Il se donne beaucoup de mal pour démontrer que le tiers état englobait tous les états autres que la noblesse et le clergé, et que la bourgeoisie joue son rôle comme représentant de tous ces autres éléments » (Marx-Engels : Ausgewählte Briefe, B. 1953, S. 105).
Après la révolution de 1830, les historiens de la Restauration se firent les défenseurs déclarés de l’ordre bourgeois. Pendant la révolution de 1848, Guizot fut le bourreau de la classe ouvrière.
HISTORISME, METHODE HISTORIQUE. Etude des objets, des phénomènes et des événements au point de vue de leur apparition et de leur développement, en liaison avec les conditions historiques concrètes qui les ont engendrés. La méthode
dialectique marxiste de l’histoire considère les phénomènes sous l’angle de leur connexion interne et de leur action réciproque.
Il n’est pas dans le monde de faits isolés ; chaque phénomène est lié à un autre. C’est pourquoi on ne peut comprendre un phénomène qu’en l’abordant historiquement, en analysant la situation concrète à laquelle ce phénomène se rattache.
Le principe marxiste de l’historisme n’a rien de commun avec la substitution de schémas abstraits coupés de la vie, à l’étude de l’histoire concrète. La méthode marxiste exclut toute mutilation de la réalité, toute interprétation tendancieuse du passé détaché des conditions historiques.
Dans sa décision du 14 novembre 1938 « Sur l’organisation de la propagande du parti à l’occasion de la publication du « Précis d’Histoire du P.C.(b) de l’U.R.S.S. », le Comité Central du P.C.(b) de l’U.R.S.S. dénonce le caractère antimarxiste de l’« école» historique de Pokrovski : « Jusqu’à ces temps derniers, les déformations et la vulgarisation antimarxistes dans la science historique étaient liées à ce qu’on appelle l’« école » de Pokrovski, qui faussait l’interprétation des faits historiques et, contrairement aux principes du matérialisme historique, les expliquait du point de vue de l’actualité, et non du point de vue des conditions dans lesquelles les événements s’étaient déroulés, ce qui défigurait l’histoire réelle. »
Tous les ouvrages des grands guides du prolétariat — Marx, Engels, Lénine et Staline — ainsi que les décisions du Parti communiste de l’Union Soviétique sont des modèles d’application de la méthode historique.

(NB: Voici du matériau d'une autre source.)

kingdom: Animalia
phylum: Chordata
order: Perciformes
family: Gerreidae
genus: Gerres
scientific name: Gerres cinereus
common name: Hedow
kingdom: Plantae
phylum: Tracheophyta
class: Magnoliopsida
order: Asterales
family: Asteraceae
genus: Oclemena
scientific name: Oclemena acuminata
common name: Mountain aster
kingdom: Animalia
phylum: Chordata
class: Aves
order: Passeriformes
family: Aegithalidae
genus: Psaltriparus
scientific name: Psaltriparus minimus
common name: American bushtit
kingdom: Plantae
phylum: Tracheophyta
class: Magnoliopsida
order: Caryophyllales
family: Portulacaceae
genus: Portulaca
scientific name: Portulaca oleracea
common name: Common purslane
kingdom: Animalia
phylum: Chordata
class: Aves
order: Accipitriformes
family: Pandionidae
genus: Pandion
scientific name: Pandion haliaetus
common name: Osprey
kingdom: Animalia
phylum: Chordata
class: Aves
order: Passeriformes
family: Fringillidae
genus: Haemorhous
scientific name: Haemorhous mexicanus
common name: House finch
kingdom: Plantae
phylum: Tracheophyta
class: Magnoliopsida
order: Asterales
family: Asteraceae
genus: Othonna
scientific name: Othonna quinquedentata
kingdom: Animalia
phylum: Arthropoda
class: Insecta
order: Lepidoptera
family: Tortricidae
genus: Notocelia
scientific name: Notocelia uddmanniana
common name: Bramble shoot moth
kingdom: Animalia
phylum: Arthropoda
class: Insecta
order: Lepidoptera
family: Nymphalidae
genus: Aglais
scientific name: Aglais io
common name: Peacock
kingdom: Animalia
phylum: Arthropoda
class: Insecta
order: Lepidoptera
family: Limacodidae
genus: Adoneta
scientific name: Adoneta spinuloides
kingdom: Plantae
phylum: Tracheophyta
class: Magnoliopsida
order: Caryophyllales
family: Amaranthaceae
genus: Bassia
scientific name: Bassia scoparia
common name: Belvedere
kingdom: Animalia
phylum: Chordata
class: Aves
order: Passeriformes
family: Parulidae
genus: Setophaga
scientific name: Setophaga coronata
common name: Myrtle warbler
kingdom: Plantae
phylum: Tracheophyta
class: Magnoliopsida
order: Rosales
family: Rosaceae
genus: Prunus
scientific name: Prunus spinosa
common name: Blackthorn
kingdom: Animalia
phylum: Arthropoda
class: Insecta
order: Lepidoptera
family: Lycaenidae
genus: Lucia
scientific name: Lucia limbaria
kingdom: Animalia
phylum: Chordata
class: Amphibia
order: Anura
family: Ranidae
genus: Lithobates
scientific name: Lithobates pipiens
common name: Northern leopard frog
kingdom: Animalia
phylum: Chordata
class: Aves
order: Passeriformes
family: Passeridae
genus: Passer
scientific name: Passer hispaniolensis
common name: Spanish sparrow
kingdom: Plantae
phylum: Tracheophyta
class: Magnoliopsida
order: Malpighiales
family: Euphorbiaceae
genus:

La sociologie bourgeoise est antihistorique, métaphysique par sa nature même. Les écoles sociologiques bourgeoises, néo- kantienne (V. Néo-kantisme) et autres, nient le principe de l’historisme, les lois objectives du développement de la société humaine.
L’hostilité de la sociologie bourgeoise envers l’historisme est due à l’effroi que lui inspirent la vérité historique, l’étude objective du passé et du présent, car une telle étude prouve incontestablement que la société capitaliste a historiquement un caractère transitoire. (V. également Connexion et interaction des phénomènes ; Dogme, dogmatisme.)